Considerações sobre a crise

Basta abrir um jornal, ligar qualquer rádio ou TV e lá está ela: A crise. No início, falava-se em crise no setor imobiliário nos Estados Unidos, algo como se já não houvesse mais compradores para tantas casas construídas, nem pagadores para as já compradas, ou seja, estaria havendo alta inadimplência no setor da construção civil. A seguir, os bancos que financiaram estas casas, e não estavam recebendo as prestações, começaram a quebrar. Após, quebradeira dos acionistas dos bancos, das empresas, e das bolsas de valores. A partir daí, com a redução de circulação de dinheiro, reduz-se também o consumo, aumentando o desemprego, a recessão, e desta forma cria-se um ciclo que se auto-alimenta, diminuindo o consumo e conseqüentemente a produção.

Com a economia globalizada, a crise não se restringiu ao país gerador. Como as transações comerciais são feitas em dólar, qualquer oscilação da moeda é sentida em todos os cantos do mundo, gerando a chamada crise sistêmica. Os reflexos do estrago estadunidense, denominado epicentro da crise puderam ser sentidos na Europa, no Japão, no mundo todo. Quanto mais “desenvolvida” a economia, mais forte o impacto. Deveria ser assim, mas pode não ser, uma vez que os ditos países de primeiro mundo atrelaram suas economias à dos países subdesenvolvidos e em desenvolvimento. É praxe do capitalismo fazer recair os prejuízos econômicos e sociais naqueles que vivem do trabalho e da produção.Fomos nós, do dito terceiro mundo, quem sempre sustentou o sonho americano, o consumo exacerbado do primeiro

Por isto, a crise se abate de forma diferente sobre trabalhadores e patrões, assim como sobre países pobres e ricos. Aos trabalhadores, a crise apresenta-se como perspectiva de desemprego, redução de direitos e conquistas, aumento da precarização e da repressão aos movimentos sociais. Desta mesma forma, a crise gerada pelo neoliberalismo se expande para as economias do dito G-20 (países como Brasil, Índia, China), com a diminuição do crédito, aumento da taxa de juros, ou seja, política recessiva, para impedir o avanço da inflação, ao mesmo tempo em que os governos emprestam dinheiro a baixos juros a empresas e bancos, de forma protecionista, tentando evitar uma quebradeira ainda maior .Ao mesmo tempo, vive-se também a ameaça da deflação, já que como não há dinheiro circulando, os produtos se acumulam e baixam de preço. Recessão, desemprego, desaquecimento da economia, mais desemprego, mais recessão, mais desaquecimento…Contraditório? Não, capitalista.
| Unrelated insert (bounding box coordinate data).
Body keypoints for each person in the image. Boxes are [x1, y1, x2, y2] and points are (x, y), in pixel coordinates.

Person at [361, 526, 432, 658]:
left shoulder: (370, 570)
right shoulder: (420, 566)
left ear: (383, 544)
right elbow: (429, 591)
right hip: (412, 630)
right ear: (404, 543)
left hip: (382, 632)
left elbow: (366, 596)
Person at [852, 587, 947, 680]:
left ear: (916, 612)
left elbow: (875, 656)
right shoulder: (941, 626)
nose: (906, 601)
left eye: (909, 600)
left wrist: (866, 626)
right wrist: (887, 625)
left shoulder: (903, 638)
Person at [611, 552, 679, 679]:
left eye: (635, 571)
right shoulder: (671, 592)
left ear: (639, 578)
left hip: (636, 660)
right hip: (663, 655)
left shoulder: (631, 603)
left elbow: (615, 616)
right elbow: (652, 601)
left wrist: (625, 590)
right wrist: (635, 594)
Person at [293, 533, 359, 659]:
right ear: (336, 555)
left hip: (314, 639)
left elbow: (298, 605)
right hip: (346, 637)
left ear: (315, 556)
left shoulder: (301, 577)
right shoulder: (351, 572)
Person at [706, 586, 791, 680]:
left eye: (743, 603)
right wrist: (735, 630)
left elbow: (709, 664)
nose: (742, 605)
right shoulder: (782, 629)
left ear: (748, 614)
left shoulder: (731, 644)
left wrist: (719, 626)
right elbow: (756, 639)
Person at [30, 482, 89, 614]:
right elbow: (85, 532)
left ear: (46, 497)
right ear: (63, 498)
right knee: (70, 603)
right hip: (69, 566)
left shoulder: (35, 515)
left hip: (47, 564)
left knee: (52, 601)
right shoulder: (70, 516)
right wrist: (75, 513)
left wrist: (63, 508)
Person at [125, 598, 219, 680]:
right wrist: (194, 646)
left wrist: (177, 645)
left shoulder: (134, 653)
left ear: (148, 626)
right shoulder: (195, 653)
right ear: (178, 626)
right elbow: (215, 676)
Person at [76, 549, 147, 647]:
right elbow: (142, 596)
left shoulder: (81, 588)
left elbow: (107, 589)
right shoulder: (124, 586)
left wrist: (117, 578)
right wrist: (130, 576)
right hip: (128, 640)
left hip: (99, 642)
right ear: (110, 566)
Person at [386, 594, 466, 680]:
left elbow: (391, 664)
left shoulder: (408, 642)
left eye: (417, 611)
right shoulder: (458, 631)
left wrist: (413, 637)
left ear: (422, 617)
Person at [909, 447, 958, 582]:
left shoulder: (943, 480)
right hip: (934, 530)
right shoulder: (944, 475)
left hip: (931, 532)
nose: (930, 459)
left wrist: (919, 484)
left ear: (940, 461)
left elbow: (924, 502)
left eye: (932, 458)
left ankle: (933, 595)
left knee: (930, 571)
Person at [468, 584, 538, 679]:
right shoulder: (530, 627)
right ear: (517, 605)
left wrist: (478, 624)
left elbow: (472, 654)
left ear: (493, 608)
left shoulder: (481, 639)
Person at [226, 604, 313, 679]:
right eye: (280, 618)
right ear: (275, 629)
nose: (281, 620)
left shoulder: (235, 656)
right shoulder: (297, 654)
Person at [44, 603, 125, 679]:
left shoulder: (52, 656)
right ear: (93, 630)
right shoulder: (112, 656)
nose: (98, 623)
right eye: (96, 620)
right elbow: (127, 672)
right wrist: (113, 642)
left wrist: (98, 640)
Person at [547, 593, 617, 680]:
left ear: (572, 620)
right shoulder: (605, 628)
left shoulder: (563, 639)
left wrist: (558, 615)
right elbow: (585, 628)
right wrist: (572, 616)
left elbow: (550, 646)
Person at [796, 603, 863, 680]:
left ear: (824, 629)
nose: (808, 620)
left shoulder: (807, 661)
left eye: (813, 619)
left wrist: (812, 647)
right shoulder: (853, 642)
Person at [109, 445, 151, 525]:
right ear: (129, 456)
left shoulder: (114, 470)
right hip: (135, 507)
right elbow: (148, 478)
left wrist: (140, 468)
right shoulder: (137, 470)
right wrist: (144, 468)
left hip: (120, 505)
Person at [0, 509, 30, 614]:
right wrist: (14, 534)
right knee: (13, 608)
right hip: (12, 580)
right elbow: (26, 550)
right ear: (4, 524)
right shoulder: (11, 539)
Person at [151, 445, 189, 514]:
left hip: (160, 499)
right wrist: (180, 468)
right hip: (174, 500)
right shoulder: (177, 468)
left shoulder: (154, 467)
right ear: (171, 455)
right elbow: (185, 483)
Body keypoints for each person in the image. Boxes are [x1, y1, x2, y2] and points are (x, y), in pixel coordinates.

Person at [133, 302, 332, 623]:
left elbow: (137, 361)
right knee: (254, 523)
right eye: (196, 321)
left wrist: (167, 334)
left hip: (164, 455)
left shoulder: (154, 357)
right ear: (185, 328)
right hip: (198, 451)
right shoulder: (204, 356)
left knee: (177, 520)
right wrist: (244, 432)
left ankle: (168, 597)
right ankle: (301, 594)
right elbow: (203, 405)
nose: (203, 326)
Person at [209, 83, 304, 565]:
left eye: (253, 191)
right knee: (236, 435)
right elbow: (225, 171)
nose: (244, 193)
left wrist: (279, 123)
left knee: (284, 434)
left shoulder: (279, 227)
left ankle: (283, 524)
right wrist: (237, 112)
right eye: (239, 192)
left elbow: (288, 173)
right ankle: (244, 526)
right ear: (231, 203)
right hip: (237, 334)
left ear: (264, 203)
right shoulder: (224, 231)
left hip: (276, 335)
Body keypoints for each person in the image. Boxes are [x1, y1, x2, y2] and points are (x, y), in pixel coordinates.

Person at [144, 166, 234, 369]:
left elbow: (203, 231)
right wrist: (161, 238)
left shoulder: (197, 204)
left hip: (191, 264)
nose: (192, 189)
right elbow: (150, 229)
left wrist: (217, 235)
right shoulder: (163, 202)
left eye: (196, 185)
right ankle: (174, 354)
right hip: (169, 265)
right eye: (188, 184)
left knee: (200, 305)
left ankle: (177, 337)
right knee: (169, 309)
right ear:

Os mesmos economistas que antes defendiam autonomia total do mercado, agora defendem total apoio dos governos às empresas. Tem como entender? Tem sim. Na verdade, estamos falando da talvez maior crise do capitalismo, este sistema que defende a produção de todo tipo de bugigangas e todo o tipo de consumo. Em síntese, o capitalismo é isto: Precisa gerar o desejo de consumir o que não se precisa, produzir cada vez mais, pagar salários cada vez menores, vender cada vez mais para se ter cada vez menos. Cada vez mais mercado, cada vez mais compradores, mesmo que eles se endividem e nem precisem do que compram. Como os americanos que fabricaram casas a mais do que precisavam, para vender para quem não precisava, gerando uma crise que agora não conseguem resolver.

Cabe a nós, trabalhadores, a proposição de um novo modelo de sociedade, capaz de substituir o desenvolvimentismo irracional imposto pelo capitalismo, a lógica perversa do mercado, a perversidade da concentração absurda de renda para alguns poucos em detrimento da miséria absoluta de milhões de seres humanos. Mas talvez a ferida mais profunda desta crise seja expor ao mundo a irrefreada necessidade de consumo do primeiro mundo, que utiliza cerca de quatro quintos de tudo o que é produzido, de alimentos a energia, passando por papel, vestuário e bens de consumo, e desperdiça cerca de um terço de tudo isto.

Afinal, já dizia o profeta, socialismo ou barbárie. Pois que venha o socialismo, eis que a barbárie, já estamos vivendo.